The Data Set Quality page provides an overview of your log, metric, trace, and synthetic data sets. Use this information to get an idea of your overall data set quality and find data sets that contain incorrectly parsed documents.

To open Data Set Quality, find Stack Management in the main menu or use the global search field. By default, the page only shows log data sets. To see other data set types, select them from the Type menu.

Screen capture of the data set overview

Requirements

Users with the viewer role can view the Data Sets Quality summary. To view the Active Data Sets and Estimated Data summaries, users need the monitor index privilege for the logs-*-* index.

The quality of your data sets is based on the percentage of degraded documents in each data set. A degraded document in a data set contains the _ignored property because one or more of its fields were ignored during indexing. Fields are ignored for a variety of reasons. For example, when the ignore_malformed parameter is set to true, if a document field contains the wrong data type, the malformed field is ignored and the rest of the document is indexed.

From the data set table, you’ll find information for each data set such as its namespace, size, when the data set was last active, and the percentage of degraded docs. The percentage of degraded documents determines the data set’s quality according to the following scale:

  • Good (Good icon): 0% of the documents in the data set are degraded.
  • Degraded (Degraded icon): Greater than 0% and up to 3% of the documents in the data set are degraded.
  • Poor (Poor icon): Greater than 3% of the documents in the data set are degraded.

Opening the details of a specific data set shows the degraded documents history, a summary for the data set, and other details that can help you determine if you need to investigate any issues.

Investigate issues

edit

The Data Set Quality page has a couple of different ways to help you find ignored fields and investigate issues. From the data set table, you can open the data set’s details page, and view commonly ignored fields and information about those fields. Open a logs data set in Logs Explorer or other data set types in Discover to find ignored fields in individual documents.

Find ignored fields in data sets

edit

To open the details page for a data set with poor or degraded quality and view ignored fields:

  1. From the data set table, click expand icon next to a data set with poor or degraded quality.
  2. From the details page, scroll down to Quality issues.

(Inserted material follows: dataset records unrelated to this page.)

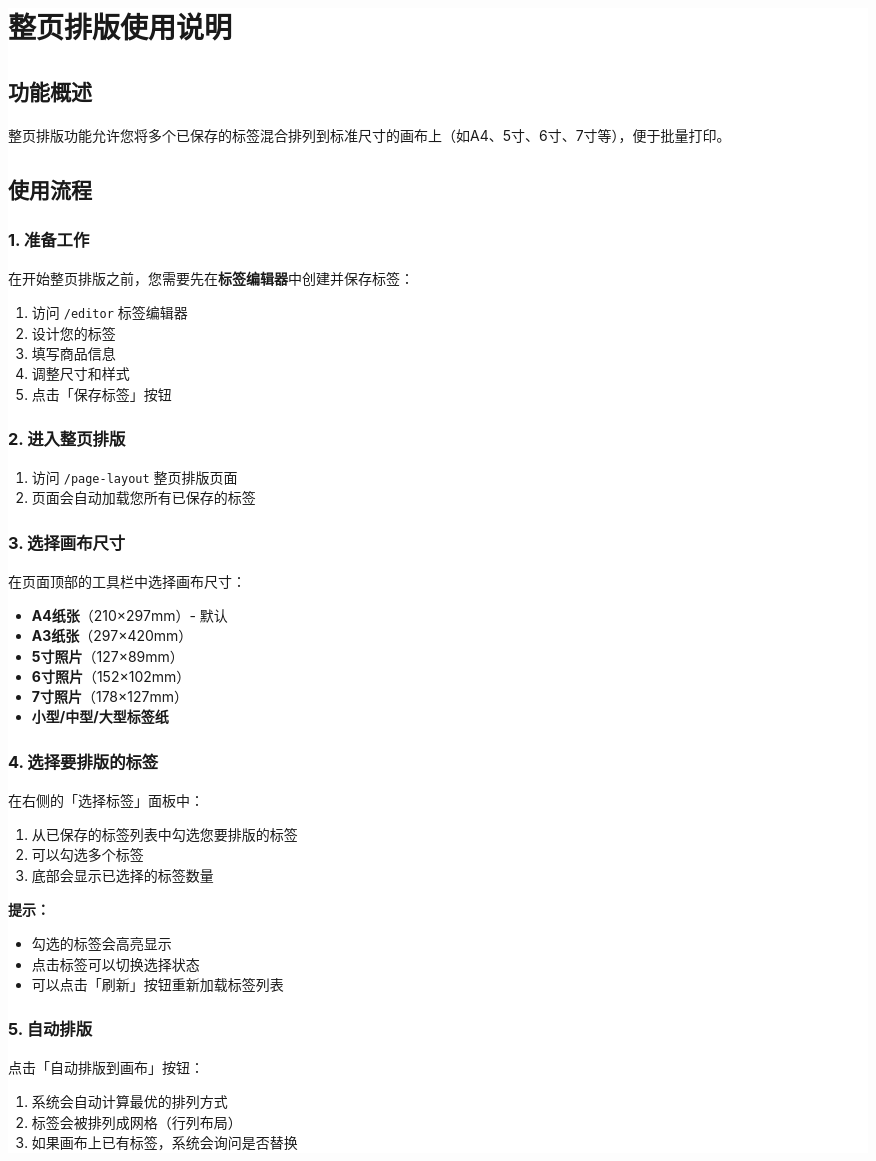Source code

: # 整页排版使用说明

## 功能概述

整页排版功能允许您将多个已保存的标签混合排列到标准尺寸的画布上（如A4、5寸、6寸、7寸等），便于批量打印。

## 使用流程

### 1. 准备工作

在开始整页排版之前，您需要先在**标签编辑器**中创建并保存标签：

1. 访问 `/editor` 标签编辑器
2. 设计您的标签
3. 填写商品信息
4. 调整尺寸和样式
5. 点击「保存标签」按钮

### 2. 进入整页排版

1. 访问 `/page-layout` 整页排版页面
2. 页面会自动加载您所有已保存的标签

### 3. 选择画布尺寸

在页面顶部的工具栏中选择画布尺寸：
- **A4纸张**（210×297mm）- 默认
- **A3纸张**（297×420mm）
- **5寸照片**（127×89mm）
- **6寸照片**（152×102mm）
- **7寸照片**（178×127mm）
- **小型/中型/大型标签纸**

### 4. 选择要排版的标签

在右侧的「选择标签」面板中：
1. 从已保存的标签列表中勾选您要排版的标签
2. 可以勾选多个标签
3. 底部会显示已选择的标签数量

**提示：**
- 勾选的标签会高亮显示
- 点击标签可以切换选择状态
- 可以点击「刷新」按钮重新加载标签列表

### 5. 自动排版

点击「自动排版到画布」按钮：
1. 系统会自动计算最优的排列方式
2. 标签会被排列成网格（行列布局）
3. 如果画布上已有标签，系统会询问是否替换
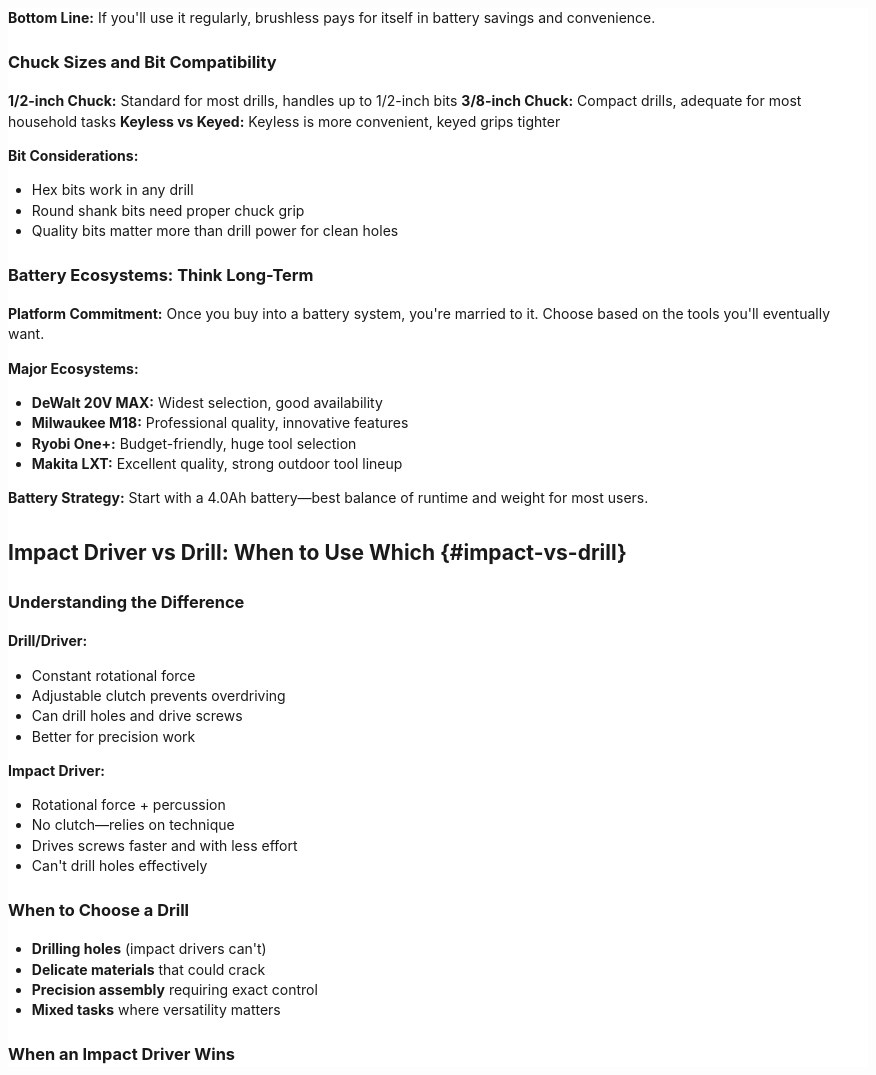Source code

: **Bottom Line:** If you'll use it regularly, brushless pays for itself in battery savings and convenience.

### Chuck Sizes and Bit Compatibility

**1/2-inch Chuck:** Standard for most drills, handles up to 1/2-inch bits
**3/8-inch Chuck:** Compact drills, adequate for most household tasks
**Keyless vs Keyed:** Keyless is more convenient, keyed grips tighter

**Bit Considerations:**
- Hex bits work in any drill
- Round shank bits need proper chuck grip
- Quality bits matter more than drill power for clean holes

### Battery Ecosystems: Think Long-Term

**Platform Commitment:** Once you buy into a battery system, you're married to it. Choose based on the tools you'll eventually want.

**Major Ecosystems:**
- **DeWalt 20V MAX:** Widest selection, good availability
- **Milwaukee M18:** Professional quality, innovative features  
- **Ryobi One+:** Budget-friendly, huge tool selection
- **Makita LXT:** Excellent quality, strong outdoor tool lineup

**Battery Strategy:** Start with a 4.0Ah battery—best balance of runtime and weight for most users.

## Impact Driver vs Drill: When to Use Which {#impact-vs-drill}

### Understanding the Difference

**Drill/Driver:**
- Constant rotational force
- Adjustable clutch prevents overdriving
- Can drill holes and drive screws
- Better for precision work

**Impact Driver:**
- Rotational force + percussion
- No clutch—relies on technique
- Drives screws faster and with less effort
- Can't drill holes effectively

### When to Choose a Drill

- **Drilling holes** (impact drivers can't)
- **Delicate materials** that could crack
- **Precision assembly** requiring exact control
- **Mixed tasks** where versatility matters

### When an Impact Driver Wins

The Quality issues section shows fields that were ignored during ingest, the number of documents that contain ignored fields, and the timestamp of last occurrence of the field being ignored.

Find ignored fields in individual documents

edit

To use Logs Explorer or Discover to find ignored fields in individual documents:

  1. Find data sets with degraded documents using the Degraded Docs column of the data sets table.
  2. Click the percentage in the Degraded Docs column to open the data set in Logs Explorer or Discover.

The Documents table in Logs Explorer or Discover is automatically filtered to show documents that were not parsed correctly. Under the actions column, you’ll find the degraded document icon.

Now that you know which documents contain ignored fields, examine them more closely to find the origin of the issue:

  1. Under the actions column, click expand icon to open the document details.
  2. Select the JSON tab.
  3. Scroll towards the end of the JSON to find the ignored_field_values.

Here, you’ll find all of the _ignored fields in the document and their values, which should provide some clues as to why the fields were ignored.